As Dixon, Humphrey Bogart gives one of (if not the) greatest performances of his career. Playing a character who, with his dark rages, allegedly had similarities with himself, his Dixon is a bleak figure. Capable of wit and charm, Bogart also makes him a cruel, seedy and sinister in his excitement at murder, while never preventing us finding him vulnerable and weak in his fear at being abandoned. But not sympathetic enough for us to worry he may end things by murdering Laurel. He’s never sympathetic – his late, motiveless, slapping around of his decent agent ends our chance of finding him that for good – but he’s understandable.

And he lives in a dysfunctional town. Where Hollywood intrudes on the action, Ray makes clear it is dark, unsettling, alien and unfriendly town – a truly lonely place. There are no confidantes or friends: only colleagues and potential rivals. You are only as good as your last credit: when your last few credits are poor, you’re no-one.
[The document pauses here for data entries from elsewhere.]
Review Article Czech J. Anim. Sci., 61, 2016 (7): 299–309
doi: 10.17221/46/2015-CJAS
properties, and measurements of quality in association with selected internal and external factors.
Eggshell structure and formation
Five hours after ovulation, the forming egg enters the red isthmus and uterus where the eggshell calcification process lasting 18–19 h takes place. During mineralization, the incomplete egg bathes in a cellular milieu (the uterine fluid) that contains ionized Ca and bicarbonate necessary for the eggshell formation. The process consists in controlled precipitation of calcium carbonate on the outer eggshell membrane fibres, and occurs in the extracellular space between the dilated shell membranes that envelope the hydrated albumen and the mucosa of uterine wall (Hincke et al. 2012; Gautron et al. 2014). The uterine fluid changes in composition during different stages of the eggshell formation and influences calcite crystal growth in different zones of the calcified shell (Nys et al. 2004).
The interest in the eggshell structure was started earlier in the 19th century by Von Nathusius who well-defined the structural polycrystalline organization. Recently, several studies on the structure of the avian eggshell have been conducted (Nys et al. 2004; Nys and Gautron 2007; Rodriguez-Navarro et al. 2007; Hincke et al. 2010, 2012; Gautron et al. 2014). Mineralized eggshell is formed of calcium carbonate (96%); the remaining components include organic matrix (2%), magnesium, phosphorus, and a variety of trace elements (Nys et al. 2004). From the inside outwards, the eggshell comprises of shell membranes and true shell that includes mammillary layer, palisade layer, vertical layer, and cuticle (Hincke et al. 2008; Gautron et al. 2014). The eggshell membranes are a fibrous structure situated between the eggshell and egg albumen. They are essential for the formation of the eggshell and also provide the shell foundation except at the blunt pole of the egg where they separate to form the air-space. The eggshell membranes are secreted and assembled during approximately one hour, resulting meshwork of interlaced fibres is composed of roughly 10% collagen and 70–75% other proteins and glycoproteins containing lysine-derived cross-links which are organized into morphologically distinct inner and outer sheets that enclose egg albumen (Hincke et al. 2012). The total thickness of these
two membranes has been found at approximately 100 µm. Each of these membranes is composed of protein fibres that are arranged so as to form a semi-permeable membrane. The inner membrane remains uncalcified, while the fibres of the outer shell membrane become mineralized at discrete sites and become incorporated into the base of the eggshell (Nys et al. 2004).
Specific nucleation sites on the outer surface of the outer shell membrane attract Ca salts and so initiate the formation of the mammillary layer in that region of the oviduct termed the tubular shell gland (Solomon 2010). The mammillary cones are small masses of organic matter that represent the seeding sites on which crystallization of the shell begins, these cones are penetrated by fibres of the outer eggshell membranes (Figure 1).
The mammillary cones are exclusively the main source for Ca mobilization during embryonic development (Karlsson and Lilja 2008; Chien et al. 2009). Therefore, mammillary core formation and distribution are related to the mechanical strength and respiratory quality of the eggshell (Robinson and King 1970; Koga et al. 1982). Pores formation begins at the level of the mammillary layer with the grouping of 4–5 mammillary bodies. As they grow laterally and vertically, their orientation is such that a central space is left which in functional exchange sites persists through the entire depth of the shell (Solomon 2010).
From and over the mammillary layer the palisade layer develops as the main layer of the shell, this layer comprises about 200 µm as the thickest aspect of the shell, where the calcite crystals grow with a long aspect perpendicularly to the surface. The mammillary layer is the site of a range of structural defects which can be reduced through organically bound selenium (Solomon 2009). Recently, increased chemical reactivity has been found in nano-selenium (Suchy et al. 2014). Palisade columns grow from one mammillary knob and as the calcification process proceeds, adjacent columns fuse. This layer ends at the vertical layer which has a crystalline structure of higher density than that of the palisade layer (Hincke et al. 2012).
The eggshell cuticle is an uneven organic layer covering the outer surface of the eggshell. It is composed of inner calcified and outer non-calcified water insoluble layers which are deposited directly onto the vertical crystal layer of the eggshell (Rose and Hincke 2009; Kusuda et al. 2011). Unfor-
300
On the other hand, rage and misbehaviour will be tolerated if you can produce the goods. It’s not a place for humanity or goodness.

Ray’s overlooked classic is a beautiful fusion of film noir and Hollywood insider movie. With superb performances from the two leads, it also feels way ahead of its time in looking at abusive relationships. Abusive partners don’t arrive twirling moustaches. They seem decent, loving and passionate – its only when you start to disappoint them they start to turn angry, controlling and abusive. By the time the film’s end come – and it’s a bleak one – you’ll be hard pressed to find some hope in it. But you will certainly find some great film-making.